• Document text:
..........
Despite its promise, online media companies and brand-name publishers are wary. They saw what happened to online display advertising, as new players with a reliance on direct marketing techniques, self-service, automated buying and selling, and cheap inventory drove CPMs ever closer to zero. Based on in-depth interviews with several mobile marketing executives at organizations including premium mobile publishers, major marketing service companies and the Internet Advertising Bureau (IAB), this report explores the landscape of mobile advertising and discusses what it will take for both buyers and sellers to take advantage of the opportunities it offers.

Key findings from our analysis include:

  • Mobile marketing is undergoing a period of rapid growth and maturation and has adopted many innovations first pioneered in web display ads, including programmatic inventory sales. Mobile ad spending more than doubled to nearly $18 billion in 2013 and is on track to grow another 75 percent, to over $34 billion in 2014.
  • The mobile advertising market is still faced with several significant strategic obstacles, including a fragmented market ecology, a lack of reliable and widely adopted format and data standards, a lack of buyer awareness and sophistication, and an uncertain future for targeting in the cookie-free mobile app environment.
..........
• Rows:
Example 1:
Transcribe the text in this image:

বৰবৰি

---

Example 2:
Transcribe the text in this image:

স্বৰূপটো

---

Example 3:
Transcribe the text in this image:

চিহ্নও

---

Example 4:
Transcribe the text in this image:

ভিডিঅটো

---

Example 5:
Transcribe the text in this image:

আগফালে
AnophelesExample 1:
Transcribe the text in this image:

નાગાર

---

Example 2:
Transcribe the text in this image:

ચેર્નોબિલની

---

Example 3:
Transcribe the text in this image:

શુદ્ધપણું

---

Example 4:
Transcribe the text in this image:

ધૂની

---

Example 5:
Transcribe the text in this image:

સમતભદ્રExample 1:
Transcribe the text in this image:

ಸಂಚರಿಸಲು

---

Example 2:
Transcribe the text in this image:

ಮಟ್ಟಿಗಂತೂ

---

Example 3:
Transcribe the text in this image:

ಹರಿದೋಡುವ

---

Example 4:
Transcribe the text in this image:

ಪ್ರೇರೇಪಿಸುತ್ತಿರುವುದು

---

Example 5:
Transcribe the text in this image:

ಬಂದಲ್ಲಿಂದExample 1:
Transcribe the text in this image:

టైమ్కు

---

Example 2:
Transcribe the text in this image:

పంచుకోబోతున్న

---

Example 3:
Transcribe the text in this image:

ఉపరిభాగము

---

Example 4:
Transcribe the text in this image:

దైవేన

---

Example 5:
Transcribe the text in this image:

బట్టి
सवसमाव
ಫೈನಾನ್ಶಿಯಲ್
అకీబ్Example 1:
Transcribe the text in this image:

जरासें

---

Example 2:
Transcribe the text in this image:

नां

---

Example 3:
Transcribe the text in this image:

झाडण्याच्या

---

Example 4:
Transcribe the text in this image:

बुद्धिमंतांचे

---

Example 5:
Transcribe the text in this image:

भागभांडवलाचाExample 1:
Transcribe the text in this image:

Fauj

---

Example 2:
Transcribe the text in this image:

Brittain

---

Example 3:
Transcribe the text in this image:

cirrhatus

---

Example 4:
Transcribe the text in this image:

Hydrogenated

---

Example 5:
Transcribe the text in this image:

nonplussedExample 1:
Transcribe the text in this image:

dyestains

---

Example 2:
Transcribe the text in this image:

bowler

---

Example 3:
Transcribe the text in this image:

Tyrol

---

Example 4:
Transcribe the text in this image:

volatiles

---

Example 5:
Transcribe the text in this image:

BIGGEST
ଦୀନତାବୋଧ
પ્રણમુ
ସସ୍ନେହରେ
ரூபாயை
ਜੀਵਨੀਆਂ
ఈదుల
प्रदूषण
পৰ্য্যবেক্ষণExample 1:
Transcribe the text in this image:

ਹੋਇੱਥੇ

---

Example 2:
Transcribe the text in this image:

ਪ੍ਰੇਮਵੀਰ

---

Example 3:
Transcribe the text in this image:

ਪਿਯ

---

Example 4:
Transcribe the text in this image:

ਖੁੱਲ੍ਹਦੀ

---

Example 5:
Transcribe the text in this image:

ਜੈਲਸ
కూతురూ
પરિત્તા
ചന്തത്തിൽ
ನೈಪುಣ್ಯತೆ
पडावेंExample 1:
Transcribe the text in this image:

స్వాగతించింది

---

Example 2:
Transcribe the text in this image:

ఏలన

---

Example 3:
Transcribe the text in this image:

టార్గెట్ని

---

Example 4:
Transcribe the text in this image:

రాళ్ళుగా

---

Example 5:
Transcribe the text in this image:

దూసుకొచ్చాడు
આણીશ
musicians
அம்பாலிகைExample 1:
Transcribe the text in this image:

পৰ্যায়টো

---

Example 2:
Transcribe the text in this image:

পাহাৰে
..........
• Required actions:
1/ Answer these from the mobile advertising text:
(a) According to the text, what happened to CPMs in online display advertising as new players moved in?
(b) Which industry organization does the text name among the places where interviewed executives worked?
(c) How much was spent on mobile ads in 2013?
2/ Carry on writing the mobile advertising text after its last sentence.
You won't need the items to do any of this.

• Exercise answers:
1/
(a) They were driven ever closer to zero.
(b) The Internet Advertising Bureau (IAB).
(c) Nearly $18 billion.

2/
  • Mobile publishers anticipate growing advertising revenues in the years to come, as brand advertisers are wooed to the channel by its increasing reach and sophistication.
  • One of the most promising models for mobile ad sales is via programmatic direct (PD), which can provide publishers with premiums of 5-10x compared to inventory sold via RTB exchanges and ad networks. Mobile PD offers a “best of both worlds” scenario, allowing buyers to recognize the efficiency and transparency of auction sales while leveraging publishers’ brand halos.
  • Mobile PD adds a new, middle tier to the mobile ad sales “waterfall” model, between highly customized, high-premium “Tier 1” inventory sold directly and highly standardized, low value “Tier 2” inventory typically brokered via RTB exchanges and ad networks. Call it “Tier 1.5.”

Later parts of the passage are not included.